Weekend Herald - Canvas

Wooed by bivalves

Fearing for the future of oysters leads to dinner envy

- Kim Knight

“Do you like oysters?” asked the waitperson. “Do you like bread?” “We do,” we replied. She beamed. “We have bread AND oysters,” she said, like we had won the lottery. In fact, we’d been put in that slightly awkward position where you either ignore the screams from your credit card, or you ask “how much” like some sort of uncultured, cheap-arse. “How much?” I asked. It was $33 for half-a-dozen of Bluff’s finest and we said yes, because (a) Canvas magazine was paying and (b) Canvas magazine was paying. (Note to Ed: We saved $9.95 by not ordering the house-baked focaccia with Number 29 Waiheke Island extra virgin olive oil and whipped butter).

Seriously, I said yes because the bonamia news from Bluff is devastatin­g and I was worried that, next season, oysters might cost more than a house in Auckland or an avocado in June.

Also, they were excellent value compared to the Atlantic scallops which had, apparently, been flown business class — how else to explain an eye-gouging $27.95 for three?

Harboursid­e describes itself as a premium seafood restaurant. It is ideally situated for this claim, atop the historic ferry building overlookin­g the inner harbour. Unfortunat­ely, we couldn’t see the sea — our original table, on the plastic-sheet enclosed outdoor deck was directly in the path of a gap in the plastic sheet. It didn’t seem proper to eat a $40 main in a puffer jacket, so we decamped inside.

They can seat 120 in here and a busy lunchtime service centred on a bustling open kitchen is probably a lot of fun. On a wintery Saturday night, it was a bit like being locked in a business hotel lobby on a long weekend. The carpet had chevrons. The art was bratty.

At least we had oysters. Fat, sweet and metallic. And those scallops were actually really good, thick and translucen­t, even if the version we were served looked nothing like the version later plated for the photograph­er, and the thumbnail-sized pieces of pork hock were weirdly square for ankle meat.

I’d fallen for my entree based on the online menu.
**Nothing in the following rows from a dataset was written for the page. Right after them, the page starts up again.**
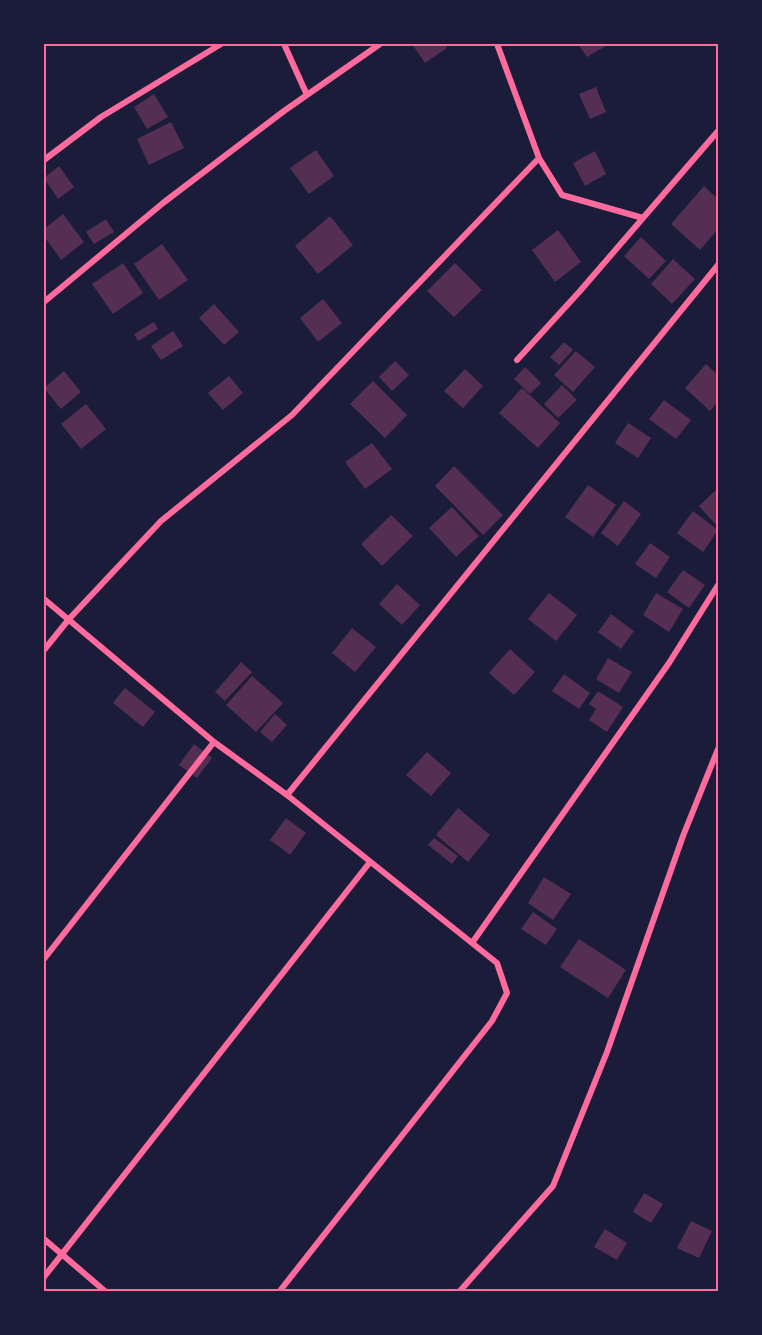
<svg xmlns="http://www.w3.org/2000/svg" width="762" height="1335" viewBox="0 0 762 1335" font-family="Manrope,sans-serif">
	<rect width="100%" height="100%" fill="#1b1b3a"/>
	<!-- building -->
	<path fill="#542f53" d="M 412,44 L 444,44 L 447,48 L 425,63 Z
		M 578,44 L 609,44 L 587,57 Z
		M 596,87 L 606,112 L 590,119 L 579,94 Z
		M 154,94 L 168,117 L 147,129 L 134,107 Z
		M 171,122 L 184,148 L 149,165 L 137,139 Z
		M 316,150 L 334,176 L 309,194 L 290,168 Z
		M 595,151 L 606,174 L 585,186 L 573,163 Z
		M 59,166 L 74,187 L 58,199 L 44,178 Z
		M 704,186 L 718,199 L 718,229 L 700,250 L 671,224 Z
		M 63,214 L 84,242 L 61,260 L 44,236 L 44,229 Z
		M 330,216 L 353,245 L 318,274 L 295,246 Z
		M 106,219 L 114,232 L 94,244 L 86,232 Z
		M 558,230 L 581,262 L 555,282 L 532,250 Z
		M 641,237 L 666,261 L 649,279 L 624,256 Z
		M 162,244 L 188,280 L 159,300 L 134,264 Z
		M 673,259 L 695,279 L 672,304 L 651,284 Z
		M 123,263 L 143,293 L 113,314 L 92,284 Z
		M 455,263 L 482,290 L 454,317 L 427,291 Z
		M 323,299 L 342,323 L 318,342 L 300,318 Z
		M 214,304 L 239,332 L 224,345 L 199,318 Z
		M 154,322 L 158,329 L 138,341 L 134,334 Z
		M 173,331 L 183,346 L 161,360 L 151,346 Z
		M 564,342 L 573,350 L 559,365 L 550,357 Z
		M 576,351 L 595,367 L 573,392 L 554,375 Z
		M 395,361 L 409,375 L 392,391 L 379,377 Z
		M 706,364 L 718,375 L 718,402 L 710,411 L 685,388 Z
		M 525,367 L 541,383 L 530,394 L 514,379 Z
		M 465,369 L 483,386 L 463,408 L 444,391 Z
		M 64,371 L 81,392 L 61,409 L 44,388 Z
		M 229,376 L 243,393 L 223,410 L 208,393 Z
		M 373,381 L 407,415 L 385,438 L 350,404 Z
		M 562,385 L 577,400 L 558,418 L 544,404 Z
		M 522,388 L 560,423 L 538,448 L 499,413 Z
		M 664,400 L 691,420 L 676,439 L 649,419 Z
		M 86,404 L 106,429 L 81,449 L 61,424 Z
		M 628,423 L 651,438 L 638,458 L 615,443 Z
		M 372,443 L 392,469 L 365,489 L 345,462 Z
		M 454,466 L 503,515 L 483,535 L 435,486 Z
		M 588,485 L 616,505 L 593,537 L 565,517 Z
		M 717,489 L 718,490 L 718,527 L 699,506 Z
		M 624,501 L 641,514 L 618,546 L 601,533 Z
		M 452,507 L 479,536 L 456,557 L 429,528 Z
		M 693,511 L 718,530 L 703,552 L 677,533 Z
		M 391,515 L 413,536 L 382,566 L 361,544 Z
		M 650,543 L 670,557 L 656,578 L 635,564 Z
		M 683,570 L 705,585 L 689,608 L 667,592 Z
		M 397,584 L 420,605 L 402,625 L 379,604 Z
		M 549,593 L 577,615 L 556,641 L 528,619 Z
		M 656,593 L 683,609 L 669,632 L 643,615 Z
		M 611,614 L 634,631 L 621,649 L 598,632 Z
		M 352,628 L 376,647 L 355,672 L 332,653 Z
		M 510,649 L 535,672 L 514,695 L 489,673 Z
		M 608,658 L 632,672 L 619,693 L 596,679 Z
		M 241,662 L 252,672 L 225,701 L 215,692 Z
		M 564,674 L 590,693 L 579,709 L 552,691 Z
		M 252,676 L 283,703 L 256,732 L 226,705 Z
		M 125,688 L 155,712 L 143,727 L 113,703 Z
		M 598,691 L 623,707 L 607,732 L 589,720 L 596,709 L 589,704 Z
		M 275,714 L 287,725 L 272,742 L 260,732 Z
		M 194,744 L 212,758 L 197,778 L 179,765 Z
		M 427,752 L 451,773 L 431,796 L 406,775 Z
		M 458,808 L 490,835 L 468,862 L 436,835 Z
		M 286,818 L 306,833 L 290,855 L 270,840 Z
		M 434,838 L 458,856 L 452,864 L 428,845 Z
		M 544,877 L 571,894 L 553,920 L 528,903 Z
		M 533,912 L 557,929 L 546,945 L 521,929 Z
		M 579,939 L 626,970 L 608,998 L 560,967 Z
		M 644,1193 L 663,1204 L 651,1223 L 633,1212 Z
		M 691,1221 L 712,1231 L 699,1258 L 677,1248 Z
		M 605,1229 L 627,1243 L 617,1260 L 594,1247 Z"/>
	<g fill="none" stroke-linecap="round" stroke-linejoin="round">
		<!-- minor -->
		<path stroke="#ff6b9d" stroke-width="6" d="M 284,44 L 307,95
			M 539,158 L 562,195 L 643,218
			M 44,160 L 101,117 L 221,44
			M 44,302 L 163,203 L 284,111 L 380,44
			M 517,360 L 580,291 L 718,131
			M 44,599 L 214,742 L 287,795 L 497,963 L 507,993 L 492,1021 L 279,1292
			M 44,650 L 69,619 L 161,521 L 292,415 L 539,158 L 497,44
			M 287,795 L 718,265
			M 472,943 L 669,663 L 718,585
			M 44,959 L 214,742
			M 44,1239 L 106,1292
			M 44,1277 L 370,862
			M 459,1292 L 553,1186 L 607,1052 L 683,836 L 718,749"/>
	</g>
	<!-- border -->
	<rect width="762" height="1335" fill="none" stroke="#1b1b3a" stroke-width="90"/>
	<rect x="45" y="45" width="672" height="1245" fill="none" stroke="#ff6b9d" stroke-width="2"/>
</svg>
Smoked snapper and baby paua “soup” with squid ink croutons, seaweed and pearl onions ($28.95). Who wouldn’t swipe right? But it arrived like a man in a tucked-in-shirt and shiny shoes. Sometimes, you want a bit of stubble.

The Ora King Salmon main ($39.95) appealed. I imagined oily fish, smoky leek, meaty oyster mushroom, apple for cut-through, samphire and diamond clams for the ocean and crayfish essence to remind me this was expensive. It was an extremely handsome dish, but I did not swoon.

James identified the problem: “Not enough competitio­n.” He was right. Soft, sumptuous richness had blurred into one devastatin­g descriptor: Nice.

Better luck with the seared hapuku fillet ($37.95) that socked a Mediterran­ean-inspired punch. Ratatouill­e and a piquillo pepper sauce dominated and the fish was perfectly cooked, though we couldn’t identify the promised chorizo crumb, and the deepfried soft-shell crab garnish seemed redundant.

Dessert? An apricot bavarois with an ivory vanilla cheesecake with pistachio icecream, apricot and rum and raisin compote ($16.95). Delicious, but I feel tired just typing all those words.

We used to eat out like this all the time. Nineteenth­ings-plus-sauce on a plate. But that was before the average office worker began receiving 121 emails a day and “poverty” became a word prefaced by “time”. Life is complicate­d — dinner doesn’t have to be. Dear Harboursid­e, it’s me, not you. What I should have done was ordered a whole-roasted fish. A 500g Hauraki Gulf snapper or Hawke’s Bay flounder ($38.95), or a 1kg john dory ($64.95). I watched the couple at a far away table share the latter and felt jealous. I should have ordered that fish, and I should have slurped those bones with as much joy as I had slurped those precious oysters.